[Stored records]

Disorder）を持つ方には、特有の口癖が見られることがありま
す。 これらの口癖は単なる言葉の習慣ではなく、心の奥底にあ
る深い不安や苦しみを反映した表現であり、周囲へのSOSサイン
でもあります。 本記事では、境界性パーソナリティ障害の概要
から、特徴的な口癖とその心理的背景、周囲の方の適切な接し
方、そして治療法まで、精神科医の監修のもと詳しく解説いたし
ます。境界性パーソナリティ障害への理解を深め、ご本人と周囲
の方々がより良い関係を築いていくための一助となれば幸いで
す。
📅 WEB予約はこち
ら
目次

__TASK OBJECTIVE__: Copy exactly. Start at the line containing "す。 これらの口癖は単なる言葉の習慣ではなく、心の奥底にあ" and continue through the last line of the records.

__RESPONSE TO THE TASK__:
す。 これらの口癖は単なる言葉の習慣ではなく、心の奥底にあ
る深い不安や苦しみを反映した表現であり、周囲へのSOSサイン
でもあります。 本記事では、境界性パーソナリティ障害の概要
から、特徴的な口癖とその心理的背景、周囲の方の適切な接し
方、そして治療法まで、精神科医の監修のもと詳しく解説いたし
ます。境界性パーソナリティ障害への理解を深め、ご本人と周囲
の方々がより良い関係を築いていくための一助となれば幸いで
す。
📅 WEB予約はこち
ら
目次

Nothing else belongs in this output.